Task description:
The expected response is the entire set of entries, copied exactly.

Items listed in a dataset:
↓

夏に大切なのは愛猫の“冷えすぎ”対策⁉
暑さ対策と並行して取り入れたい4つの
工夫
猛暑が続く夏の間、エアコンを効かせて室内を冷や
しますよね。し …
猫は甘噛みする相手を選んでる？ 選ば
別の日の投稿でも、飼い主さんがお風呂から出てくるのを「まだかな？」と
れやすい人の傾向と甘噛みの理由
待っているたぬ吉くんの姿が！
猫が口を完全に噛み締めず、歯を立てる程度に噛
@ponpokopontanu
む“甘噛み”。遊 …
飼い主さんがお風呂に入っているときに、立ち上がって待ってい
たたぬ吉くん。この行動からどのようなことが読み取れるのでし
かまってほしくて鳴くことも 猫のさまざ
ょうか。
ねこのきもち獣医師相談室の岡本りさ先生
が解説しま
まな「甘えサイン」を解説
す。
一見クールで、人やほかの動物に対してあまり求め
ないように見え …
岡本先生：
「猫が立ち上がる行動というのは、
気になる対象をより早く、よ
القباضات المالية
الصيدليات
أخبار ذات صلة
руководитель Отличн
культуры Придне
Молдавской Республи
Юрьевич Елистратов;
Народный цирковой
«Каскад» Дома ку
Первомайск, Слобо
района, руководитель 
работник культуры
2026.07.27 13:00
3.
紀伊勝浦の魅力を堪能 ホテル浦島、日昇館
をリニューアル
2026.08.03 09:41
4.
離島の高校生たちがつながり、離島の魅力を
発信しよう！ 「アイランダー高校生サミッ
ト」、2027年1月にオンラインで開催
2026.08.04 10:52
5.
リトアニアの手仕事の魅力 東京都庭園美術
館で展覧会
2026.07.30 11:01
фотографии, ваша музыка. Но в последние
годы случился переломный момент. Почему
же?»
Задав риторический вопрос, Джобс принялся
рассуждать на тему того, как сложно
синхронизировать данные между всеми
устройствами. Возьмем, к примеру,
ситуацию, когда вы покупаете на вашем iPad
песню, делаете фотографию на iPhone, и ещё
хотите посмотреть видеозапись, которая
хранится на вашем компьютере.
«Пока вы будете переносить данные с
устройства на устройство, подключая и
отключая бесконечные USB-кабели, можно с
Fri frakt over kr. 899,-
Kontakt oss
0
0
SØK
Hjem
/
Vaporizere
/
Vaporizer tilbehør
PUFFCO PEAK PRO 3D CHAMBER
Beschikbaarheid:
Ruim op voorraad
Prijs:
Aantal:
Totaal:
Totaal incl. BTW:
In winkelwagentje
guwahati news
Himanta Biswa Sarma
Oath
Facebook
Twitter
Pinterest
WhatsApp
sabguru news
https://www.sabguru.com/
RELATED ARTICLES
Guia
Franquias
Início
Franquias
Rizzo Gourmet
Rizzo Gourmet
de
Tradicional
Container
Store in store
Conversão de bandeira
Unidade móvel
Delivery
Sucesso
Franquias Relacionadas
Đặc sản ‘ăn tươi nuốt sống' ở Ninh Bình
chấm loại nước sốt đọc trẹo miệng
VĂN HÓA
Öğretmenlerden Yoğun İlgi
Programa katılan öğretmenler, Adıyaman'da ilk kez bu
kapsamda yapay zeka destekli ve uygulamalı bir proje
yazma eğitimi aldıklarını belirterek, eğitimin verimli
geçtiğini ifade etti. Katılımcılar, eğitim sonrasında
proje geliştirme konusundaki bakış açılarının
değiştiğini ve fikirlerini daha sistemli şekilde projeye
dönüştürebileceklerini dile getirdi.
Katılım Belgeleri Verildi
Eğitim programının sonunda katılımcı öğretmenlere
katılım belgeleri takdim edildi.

↑

Task output:
夏に大切なのは愛猫の“冷えすぎ”対策⁉
暑さ対策と並行して取り入れたい4つの
工夫
猛暑が続く夏の間、エアコンを効かせて室内を冷や
しますよね。し …
猫は甘噛みする相手を選んでる？ 選ば
別の日の投稿でも、飼い主さんがお風呂から出てくるのを「まだかな？」と
れやすい人の傾向と甘噛みの理由
待っているたぬ吉くんの姿が！
猫が口を完全に噛み締めず、歯を立てる程度に噛
@ponpokopontanu
む“甘噛み”。遊 …
飼い主さんがお風呂に入っているときに、立ち上がって待ってい
たたぬ吉くん。この行動からどのようなことが読み取れるのでし
かまってほしくて鳴くことも 猫のさまざ
ょうか。
ねこのきもち獣医師相談室の岡本りさ先生
が解説しま
まな「甘えサイン」を解説
す。
一見クールで、人やほかの動物に対してあまり求め
ないように見え …
岡本先生：
「猫が立ち上がる行動というのは、
気になる対象をより早く、よ
القباضات المالية
الصيدليات
أخبار ذات صلة
руководитель Отличн
культуры Придне
Молдавской Республи
Юрьевич Елистратов;
Народный цирковой
«Каскад» Дома ку
Первомайск, Слобо
района, руководитель 
работник культуры
2026.07.27 13:00
3.
紀伊勝浦の魅力を堪能 ホテル浦島、日昇館
をリニューアル
2026.08.03 09:41
4.
離島の高校生たちがつながり、離島の魅力を
発信しよう！ 「アイランダー高校生サミッ
ト」、2027年1月にオンラインで開催
2026.08.04 10:52
5.
リトアニアの手仕事の魅力 東京都庭園美術
館で展覧会
2026.07.30 11:01
фотографии, ваша музыка. Но в последние
годы случился переломный момент. Почему
же?»
Задав риторический вопрос, Джобс принялся
рассуждать на тему того, как сложно
синхронизировать данные между всеми
устройствами. Возьмем, к примеру,
ситуацию, когда вы покупаете на вашем iPad
песню, делаете фотографию на iPhone, и ещё
хотите посмотреть видеозапись, которая
хранится на вашем компьютере.
«Пока вы будете переносить данные с
устройства на устройство, подключая и
отключая бесконечные USB-кабели, можно с
Fri frakt over kr. 899,-
Kontakt oss
0
0
SØK
Hjem
/
Vaporizere
/
Vaporizer tilbehør
PUFFCO PEAK PRO 3D CHAMBER
Beschikbaarheid:
Ruim op voorraad
Prijs:
Aantal:
Totaal:
Totaal incl. BTW:
In winkelwagentje
guwahati news
Himanta Biswa Sarma
Oath
Facebook
Twitter
Pinterest
WhatsApp
sabguru news
https://www.sabguru.com/
RELATED ARTICLES
Guia
Franquias
Início
Franquias
Rizzo Gourmet
Rizzo Gourmet
de
Tradicional
Container
Store in store
Conversão de bandeira
Unidade móvel
Delivery
Sucesso
Franquias Relacionadas
Đặc sản ‘ăn tươi nuốt sống' ở Ninh Bình
chấm loại nước sốt đọc trẹo miệng
VĂN HÓA
Öğretmenlerden Yoğun İlgi
Programa katılan öğretmenler, Adıyaman'da ilk kez bu
kapsamda yapay zeka destekli ve uygulamalı bir proje
yazma eğitimi aldıklarını belirterek, eğitimin verimli
geçtiğini ifade etti. Katılımcılar, eğitim sonrasında
proje geliştirme konusundaki bakış açılarının
değiştiğini ve fikirlerini daha sistemli şekilde projeye
dönüştürebileceklerini dile getirdi.
Katılım Belgeleri Verildi
Eğitim programının sonunda katılımcı öğretmenlere
katılım belgeleri takdim edildi.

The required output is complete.